Washington Park is a census-designated place (CDP) in Broward County, Florida, United States. Its population was 1,948 at the 2020 census.

Geography
Washington Park is located at  (26.130613, -80.179042).

According to the United States Census Bureau, the CDP has a total area of 1.1 km (0.4 mi2), of which 1.0 km (0.4 mi2) is land and 0.1 km (0.04 mi2) (4.88%) is water.

Demographics

As of the census of 2000, there were 1,257 people, 410 households, and 298 families residing in the CDP. The population density was 1,213.3/km (3,162.1/mi2). There were 470 housing units at an average density of 453.7/km (1,182.3/mi2). The racial makeup of the CDP was 0.08% White, 98.17% African American, 0.40% Native American, 0.08% Asian, and 1.27% from two or more races. Hispanic or Latino of any race were 0.64% of the population.

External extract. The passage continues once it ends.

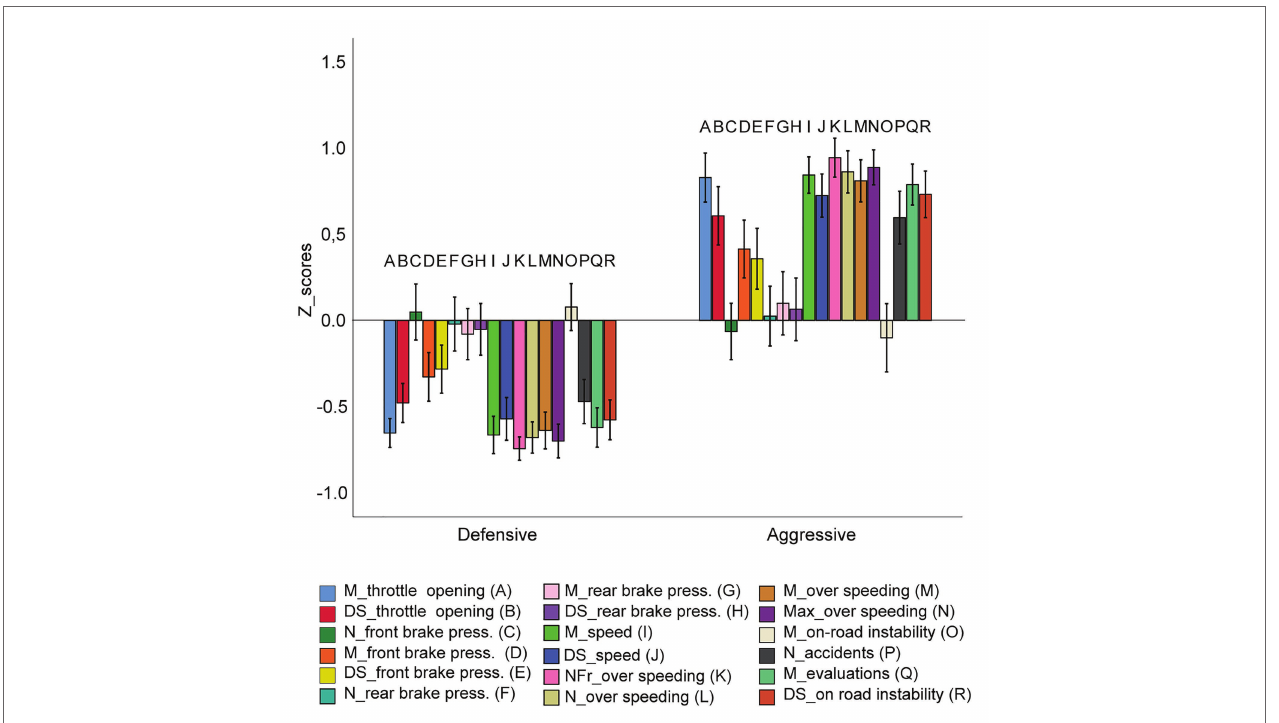
FIGURE 2 | Patterns of Z-scores of the 18 HRT indexes in the two clusters. Legend: mean and standard deviation of the throttle opening (A and B respectively); number, mean, and standard deviation of brakes with the front brake (C, D, E); number, mean, and standard deviation of brakes with the rear brake (F, G, H); mean and standard deviation of speed (I and J); time spent over the speed limit (K); number, mean, and the highest value of over speeding (L, M, N); mean (O) and standard deviation (R) of on-road instability; number of accidents (P) and evaluation score (Q). Vertical bars represent standard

There were 410 households, out of which 30.0% had children under the age of 18 living with them, 32.4% were married couples living together, 31.2% had a female householder with no husband present, and 27.1% were non-families. 22.0% of all households were made up of individuals, and 7.3% had someone living alone who was 65 years of age or older. The average household size was 3.07 and the average family size was 3.52.

In the CDP, the population was spread out, with 30.8% under the age of 18, 8.4% from 18 to 24, 27.6% from 25 to 44, 21.6% from 45 to 64, and 11.7% who were 65 years of age or older. The median age was 35 years. For every 100 females, there were 89.9 males. For every 100 females age 18 and over, there were 86.3 males.

The median income for a household in the CDP was $23,516, and the median income for a family was $26,528. Males had a median income of $21,583 versus $18,581 for females. The per capita income for the CDP was $11,359. About 24.9% of families and 28.5% of the population were below the poverty line, including 48.5% of those under age 18 and 19.5% of those age 65 or over.

As of 2000, English was the first language for 97.82% of all residents, while Spanish was the mother tongue for 2.17% of the population.